Feasibility of open peer review
Those opposed to open peer review put forward convincing arguments in favour of maintaining the status quo. Junior reviewers may hinder their career prospects by criticising the work of powerful senior colleagues or be intimidated into writing inappropriately favourable reviews. Unwanted, inappropriate or even acrimonious dialogue may occur between author and reviewer, and professional relationships may suffer. Reviewers may become less critical, and scientific standards may decline. Some people ask why we should interfere with a system which appears to be functioning adequately without good evidence that there is a better way (Reference HyamsHyams, 1996).
Increased accountability in the reviewing process is essential, however. This is because it has become so important to publish in good journals, not only for the careers of individuals but also for the funding of institutions through the Research Assessment Exercise. Reviewers give their valuable time free of charge and with little credit, yet they are performing an important job which plays a part in shaping our scientific future. It is critical that they do this job in the best possible way. By signing their name to a review they automatically become more accountable. Editors are forced to seek the best possible opinions for manuscripts and the editorial process is improved. Authors who are aware of the identity of their reviewer may also be less upset by hostile and discourteous comments (Reference McNutt, Evans and FletcherMcNutt et al, 1990).

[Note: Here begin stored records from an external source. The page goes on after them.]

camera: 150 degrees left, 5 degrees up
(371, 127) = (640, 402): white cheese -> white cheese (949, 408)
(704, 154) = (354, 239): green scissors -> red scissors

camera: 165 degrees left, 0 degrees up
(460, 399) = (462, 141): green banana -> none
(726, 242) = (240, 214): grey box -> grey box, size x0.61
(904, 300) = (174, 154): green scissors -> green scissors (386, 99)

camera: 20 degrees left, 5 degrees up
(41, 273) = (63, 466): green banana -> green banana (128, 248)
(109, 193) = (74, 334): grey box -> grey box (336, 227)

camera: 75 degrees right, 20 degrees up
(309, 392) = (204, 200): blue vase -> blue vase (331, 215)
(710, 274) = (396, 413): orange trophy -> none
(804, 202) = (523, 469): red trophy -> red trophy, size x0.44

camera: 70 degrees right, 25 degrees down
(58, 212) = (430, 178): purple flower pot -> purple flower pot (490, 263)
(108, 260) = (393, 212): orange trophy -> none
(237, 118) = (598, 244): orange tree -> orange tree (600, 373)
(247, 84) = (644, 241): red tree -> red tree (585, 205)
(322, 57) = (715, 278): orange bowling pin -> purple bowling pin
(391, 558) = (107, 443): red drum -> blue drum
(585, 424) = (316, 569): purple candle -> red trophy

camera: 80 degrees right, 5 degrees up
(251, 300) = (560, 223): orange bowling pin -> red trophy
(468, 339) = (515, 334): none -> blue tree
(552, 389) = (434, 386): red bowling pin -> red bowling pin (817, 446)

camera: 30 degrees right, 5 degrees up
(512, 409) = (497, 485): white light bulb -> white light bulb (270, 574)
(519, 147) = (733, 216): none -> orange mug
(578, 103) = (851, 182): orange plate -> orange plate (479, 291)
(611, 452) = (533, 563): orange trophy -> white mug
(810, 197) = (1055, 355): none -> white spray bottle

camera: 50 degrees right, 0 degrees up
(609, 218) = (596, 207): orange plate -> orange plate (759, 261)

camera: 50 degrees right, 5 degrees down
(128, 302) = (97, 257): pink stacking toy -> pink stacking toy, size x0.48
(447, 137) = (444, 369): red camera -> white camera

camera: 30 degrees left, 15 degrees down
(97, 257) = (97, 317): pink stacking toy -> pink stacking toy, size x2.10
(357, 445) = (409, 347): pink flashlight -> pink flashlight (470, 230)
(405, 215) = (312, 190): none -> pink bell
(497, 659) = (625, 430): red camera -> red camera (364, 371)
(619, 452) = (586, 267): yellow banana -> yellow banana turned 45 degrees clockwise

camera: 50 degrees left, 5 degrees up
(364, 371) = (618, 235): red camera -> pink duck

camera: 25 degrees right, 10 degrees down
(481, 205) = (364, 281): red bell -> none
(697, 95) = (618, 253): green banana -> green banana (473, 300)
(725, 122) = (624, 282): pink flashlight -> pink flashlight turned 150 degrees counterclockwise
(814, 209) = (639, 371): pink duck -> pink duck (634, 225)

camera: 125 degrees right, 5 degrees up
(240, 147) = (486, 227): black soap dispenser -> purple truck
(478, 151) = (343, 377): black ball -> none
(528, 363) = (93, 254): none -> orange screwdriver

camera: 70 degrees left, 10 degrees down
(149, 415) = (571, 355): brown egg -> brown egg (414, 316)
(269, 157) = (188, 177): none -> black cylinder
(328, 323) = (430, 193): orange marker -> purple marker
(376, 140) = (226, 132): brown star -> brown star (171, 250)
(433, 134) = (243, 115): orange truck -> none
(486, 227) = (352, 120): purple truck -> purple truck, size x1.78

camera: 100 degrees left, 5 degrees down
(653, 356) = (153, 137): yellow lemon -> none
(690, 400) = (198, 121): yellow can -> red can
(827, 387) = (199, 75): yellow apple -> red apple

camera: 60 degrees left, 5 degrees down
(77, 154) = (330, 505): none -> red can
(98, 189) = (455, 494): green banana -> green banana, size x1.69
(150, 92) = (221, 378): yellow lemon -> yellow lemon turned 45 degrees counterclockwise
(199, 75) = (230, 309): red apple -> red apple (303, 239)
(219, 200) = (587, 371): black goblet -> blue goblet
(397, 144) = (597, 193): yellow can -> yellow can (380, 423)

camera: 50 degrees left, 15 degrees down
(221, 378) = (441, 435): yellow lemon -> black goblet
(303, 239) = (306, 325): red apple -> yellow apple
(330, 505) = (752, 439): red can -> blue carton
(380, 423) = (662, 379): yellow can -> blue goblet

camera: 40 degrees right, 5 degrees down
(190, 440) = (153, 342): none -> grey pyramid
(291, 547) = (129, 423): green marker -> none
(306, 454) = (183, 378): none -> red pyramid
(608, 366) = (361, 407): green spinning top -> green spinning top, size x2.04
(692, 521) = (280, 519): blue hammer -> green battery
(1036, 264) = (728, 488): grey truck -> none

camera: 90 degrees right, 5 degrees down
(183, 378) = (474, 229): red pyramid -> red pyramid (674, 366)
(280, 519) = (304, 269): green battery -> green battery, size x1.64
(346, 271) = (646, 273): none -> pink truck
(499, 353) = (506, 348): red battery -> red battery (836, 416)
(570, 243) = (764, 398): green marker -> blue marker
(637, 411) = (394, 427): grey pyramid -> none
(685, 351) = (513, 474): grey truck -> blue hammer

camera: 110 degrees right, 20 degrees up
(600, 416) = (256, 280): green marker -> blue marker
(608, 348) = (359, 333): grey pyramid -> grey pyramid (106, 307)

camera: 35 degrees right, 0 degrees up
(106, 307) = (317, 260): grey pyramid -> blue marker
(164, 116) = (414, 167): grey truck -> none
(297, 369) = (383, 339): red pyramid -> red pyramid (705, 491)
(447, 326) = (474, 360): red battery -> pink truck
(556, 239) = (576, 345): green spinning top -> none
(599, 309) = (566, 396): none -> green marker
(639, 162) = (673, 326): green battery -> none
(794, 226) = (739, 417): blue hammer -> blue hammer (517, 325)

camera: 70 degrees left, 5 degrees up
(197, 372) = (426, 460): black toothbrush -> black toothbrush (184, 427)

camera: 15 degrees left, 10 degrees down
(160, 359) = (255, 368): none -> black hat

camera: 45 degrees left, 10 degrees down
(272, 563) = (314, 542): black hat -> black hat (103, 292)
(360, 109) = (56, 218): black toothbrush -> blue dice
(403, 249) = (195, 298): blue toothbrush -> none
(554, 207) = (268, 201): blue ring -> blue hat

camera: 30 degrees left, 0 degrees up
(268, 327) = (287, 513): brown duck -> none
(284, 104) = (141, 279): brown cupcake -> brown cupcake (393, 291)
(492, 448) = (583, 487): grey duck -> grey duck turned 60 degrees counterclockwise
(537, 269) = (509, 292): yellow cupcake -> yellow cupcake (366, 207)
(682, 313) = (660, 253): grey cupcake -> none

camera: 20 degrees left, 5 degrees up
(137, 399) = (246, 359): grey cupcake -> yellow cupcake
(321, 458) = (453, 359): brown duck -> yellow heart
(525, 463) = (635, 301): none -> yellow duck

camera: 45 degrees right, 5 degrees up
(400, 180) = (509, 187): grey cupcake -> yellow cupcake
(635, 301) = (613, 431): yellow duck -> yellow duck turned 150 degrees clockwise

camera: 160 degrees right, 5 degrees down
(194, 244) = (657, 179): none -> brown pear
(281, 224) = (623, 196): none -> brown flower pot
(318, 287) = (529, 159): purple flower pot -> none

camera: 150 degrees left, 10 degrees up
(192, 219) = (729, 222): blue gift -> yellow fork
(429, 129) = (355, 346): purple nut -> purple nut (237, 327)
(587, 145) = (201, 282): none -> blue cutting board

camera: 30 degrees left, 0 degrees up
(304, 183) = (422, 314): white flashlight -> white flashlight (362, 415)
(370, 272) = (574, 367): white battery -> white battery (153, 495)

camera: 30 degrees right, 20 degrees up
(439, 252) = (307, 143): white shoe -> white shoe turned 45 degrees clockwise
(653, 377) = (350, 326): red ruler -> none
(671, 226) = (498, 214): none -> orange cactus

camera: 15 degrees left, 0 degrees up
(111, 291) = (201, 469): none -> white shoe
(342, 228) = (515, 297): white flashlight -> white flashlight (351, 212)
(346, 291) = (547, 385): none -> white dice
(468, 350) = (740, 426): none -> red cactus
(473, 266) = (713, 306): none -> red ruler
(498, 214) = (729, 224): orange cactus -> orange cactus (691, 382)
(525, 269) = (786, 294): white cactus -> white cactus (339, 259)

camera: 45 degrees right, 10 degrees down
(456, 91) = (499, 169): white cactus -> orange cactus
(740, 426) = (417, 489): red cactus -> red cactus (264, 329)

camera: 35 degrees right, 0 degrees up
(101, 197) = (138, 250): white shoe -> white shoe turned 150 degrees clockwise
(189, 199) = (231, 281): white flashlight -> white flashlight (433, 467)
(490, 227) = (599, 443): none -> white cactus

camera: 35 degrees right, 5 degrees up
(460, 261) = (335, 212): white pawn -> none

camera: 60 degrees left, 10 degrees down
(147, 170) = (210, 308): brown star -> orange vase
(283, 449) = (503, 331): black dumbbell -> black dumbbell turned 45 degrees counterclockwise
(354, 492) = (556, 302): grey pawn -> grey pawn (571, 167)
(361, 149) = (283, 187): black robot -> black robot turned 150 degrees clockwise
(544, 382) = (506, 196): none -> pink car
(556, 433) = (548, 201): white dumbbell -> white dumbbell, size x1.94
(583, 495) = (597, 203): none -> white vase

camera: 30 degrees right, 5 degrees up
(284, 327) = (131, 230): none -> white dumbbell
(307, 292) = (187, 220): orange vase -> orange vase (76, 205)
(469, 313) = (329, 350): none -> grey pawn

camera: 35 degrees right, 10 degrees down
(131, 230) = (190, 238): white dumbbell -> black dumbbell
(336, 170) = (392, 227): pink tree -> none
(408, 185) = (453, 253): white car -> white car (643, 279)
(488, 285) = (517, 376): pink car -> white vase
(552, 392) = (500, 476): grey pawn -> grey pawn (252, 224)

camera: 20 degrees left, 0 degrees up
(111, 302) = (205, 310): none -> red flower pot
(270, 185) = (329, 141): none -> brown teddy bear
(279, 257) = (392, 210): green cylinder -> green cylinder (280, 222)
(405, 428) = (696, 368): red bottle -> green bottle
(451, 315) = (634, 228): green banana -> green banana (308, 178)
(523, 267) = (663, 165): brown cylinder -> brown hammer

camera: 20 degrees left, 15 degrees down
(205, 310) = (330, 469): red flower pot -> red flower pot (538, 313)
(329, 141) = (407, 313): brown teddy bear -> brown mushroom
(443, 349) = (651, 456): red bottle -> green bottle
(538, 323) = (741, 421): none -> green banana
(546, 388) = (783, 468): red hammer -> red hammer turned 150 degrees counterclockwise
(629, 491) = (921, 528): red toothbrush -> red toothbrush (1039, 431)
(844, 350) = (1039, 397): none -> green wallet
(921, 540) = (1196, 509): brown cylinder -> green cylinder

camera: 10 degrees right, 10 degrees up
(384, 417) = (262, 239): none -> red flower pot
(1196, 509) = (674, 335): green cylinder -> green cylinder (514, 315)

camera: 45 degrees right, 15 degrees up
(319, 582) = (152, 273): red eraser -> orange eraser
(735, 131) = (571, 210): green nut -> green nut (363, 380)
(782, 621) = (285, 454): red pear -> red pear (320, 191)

This study's findings certainly support the feasibility of open peer review. With three-quarters of referees agreeing to sign their name, and with signed reviews being of higher quality than unsigned reviews (although not editorially so), a sufficient number of reviewers producing reviews of sufficient quality would probably be available. The drawbacks would be the loss of those reviewers opposed to signing, the increased time that a signed review appears to take, and the reduced reliance that an editor could place on the recommendation for publication from reviewers who may suggest acceptance of too many manuscripts. Before opening the system, a closer examination of the possible adverse effect that such a system may have on professional relationships in a fairly close-knit field is warranted - and such a study is planned for the current batch of signed reviews. Further research of the peer-review process should be encouraged not only in other journals but - as similar arguments could be directed at the process by which research funding is awarded - also by the research funding bodies.
CLINICAL IMPLICATIONS AND LIMITATIONS
▪ A sufficient number of reviewers will agree to sign their names, making an open process feasible.
▪ Signed reviews are at least as good as unsigned reviews, and may be of better quality.
▪ Signed reviews take longer to complete, leading to a greater workload for reviewers.
▪ The review quality instrument used, although validated, is open to subjective interpretation.
▪ Reasons for some reviewers not wishing to sign were not sought.
▪ We do not know why some randomised reviews were not returned.
We thank Susan van Rooyen and Fiona Godlee for their advice on the design of the project and use of the rating instrument; Glyn Lewis and Tony Johnson for background advice; Nick Black and Andrew Hutchings for advice; Zofia Ashmore and Sue Thakor for their major input into the practical aspects of the trial; David Jago for his support; and all the participating referees and the Editorial Board of the British Journal of Psychiatry for their helpful comments.